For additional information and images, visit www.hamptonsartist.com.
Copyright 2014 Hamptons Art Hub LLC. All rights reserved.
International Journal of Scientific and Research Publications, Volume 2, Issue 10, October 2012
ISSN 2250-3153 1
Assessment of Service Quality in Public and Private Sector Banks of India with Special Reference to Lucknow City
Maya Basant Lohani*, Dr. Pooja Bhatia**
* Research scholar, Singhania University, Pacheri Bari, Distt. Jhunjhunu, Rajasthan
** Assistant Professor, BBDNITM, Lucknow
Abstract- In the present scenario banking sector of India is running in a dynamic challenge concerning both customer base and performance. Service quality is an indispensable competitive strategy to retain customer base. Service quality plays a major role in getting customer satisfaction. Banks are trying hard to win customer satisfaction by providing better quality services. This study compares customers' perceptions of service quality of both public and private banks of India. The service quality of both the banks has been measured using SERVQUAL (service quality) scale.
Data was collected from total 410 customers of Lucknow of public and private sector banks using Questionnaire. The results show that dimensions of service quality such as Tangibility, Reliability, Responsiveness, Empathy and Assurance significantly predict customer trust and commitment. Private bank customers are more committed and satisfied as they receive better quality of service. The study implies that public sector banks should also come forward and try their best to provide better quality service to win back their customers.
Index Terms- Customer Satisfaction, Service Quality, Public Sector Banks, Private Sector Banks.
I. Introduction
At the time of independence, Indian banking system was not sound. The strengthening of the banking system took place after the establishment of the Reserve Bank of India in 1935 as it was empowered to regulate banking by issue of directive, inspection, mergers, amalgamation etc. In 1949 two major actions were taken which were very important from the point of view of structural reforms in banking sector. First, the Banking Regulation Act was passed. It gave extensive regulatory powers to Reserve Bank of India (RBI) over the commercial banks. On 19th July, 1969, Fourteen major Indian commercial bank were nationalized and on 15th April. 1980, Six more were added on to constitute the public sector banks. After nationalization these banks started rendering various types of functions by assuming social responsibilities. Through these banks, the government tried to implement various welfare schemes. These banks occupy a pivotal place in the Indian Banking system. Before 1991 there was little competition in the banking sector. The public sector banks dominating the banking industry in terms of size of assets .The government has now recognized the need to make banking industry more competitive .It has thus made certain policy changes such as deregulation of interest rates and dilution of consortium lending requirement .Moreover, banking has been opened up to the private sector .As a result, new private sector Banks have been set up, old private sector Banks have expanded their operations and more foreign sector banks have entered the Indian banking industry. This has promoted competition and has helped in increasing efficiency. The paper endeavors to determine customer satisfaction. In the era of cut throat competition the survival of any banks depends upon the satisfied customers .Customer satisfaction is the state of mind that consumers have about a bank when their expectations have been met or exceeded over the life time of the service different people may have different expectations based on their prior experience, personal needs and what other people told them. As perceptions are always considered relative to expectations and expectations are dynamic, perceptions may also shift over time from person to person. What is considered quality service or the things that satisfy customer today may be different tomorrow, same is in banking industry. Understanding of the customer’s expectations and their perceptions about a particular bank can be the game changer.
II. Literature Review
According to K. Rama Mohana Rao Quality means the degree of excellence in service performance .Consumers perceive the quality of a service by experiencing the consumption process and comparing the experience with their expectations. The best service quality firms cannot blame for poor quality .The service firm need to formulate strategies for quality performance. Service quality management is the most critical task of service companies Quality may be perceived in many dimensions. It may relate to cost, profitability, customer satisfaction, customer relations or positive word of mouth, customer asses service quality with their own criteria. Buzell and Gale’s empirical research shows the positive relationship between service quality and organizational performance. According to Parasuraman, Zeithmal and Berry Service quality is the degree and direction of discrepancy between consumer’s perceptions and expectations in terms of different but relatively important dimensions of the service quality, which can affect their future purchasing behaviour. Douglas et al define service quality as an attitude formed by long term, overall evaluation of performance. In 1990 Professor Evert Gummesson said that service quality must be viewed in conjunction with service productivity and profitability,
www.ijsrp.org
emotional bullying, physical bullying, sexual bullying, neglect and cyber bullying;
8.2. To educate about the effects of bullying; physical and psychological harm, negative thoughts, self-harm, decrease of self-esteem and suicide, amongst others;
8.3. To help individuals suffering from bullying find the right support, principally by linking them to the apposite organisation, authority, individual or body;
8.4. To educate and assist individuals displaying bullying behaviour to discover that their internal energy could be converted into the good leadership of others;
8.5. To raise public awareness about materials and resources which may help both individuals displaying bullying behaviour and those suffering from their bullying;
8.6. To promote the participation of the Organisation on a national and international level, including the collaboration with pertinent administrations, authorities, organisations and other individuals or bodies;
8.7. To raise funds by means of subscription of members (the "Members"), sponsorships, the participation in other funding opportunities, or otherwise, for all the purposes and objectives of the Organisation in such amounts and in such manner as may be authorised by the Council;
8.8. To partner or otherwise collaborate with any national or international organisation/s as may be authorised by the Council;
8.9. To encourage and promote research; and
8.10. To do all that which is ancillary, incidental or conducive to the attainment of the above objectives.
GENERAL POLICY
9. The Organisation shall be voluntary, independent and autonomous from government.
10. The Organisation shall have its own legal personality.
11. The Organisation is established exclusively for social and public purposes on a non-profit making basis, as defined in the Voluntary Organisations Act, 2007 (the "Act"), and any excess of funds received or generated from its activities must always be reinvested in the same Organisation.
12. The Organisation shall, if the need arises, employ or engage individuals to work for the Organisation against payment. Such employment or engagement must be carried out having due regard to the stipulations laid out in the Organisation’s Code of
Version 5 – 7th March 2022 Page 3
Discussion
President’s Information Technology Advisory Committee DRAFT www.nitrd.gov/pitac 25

**What you need to do:** Please state how many lines in the entries above include the word "physical", giving only the number.

**Exercise output:** 2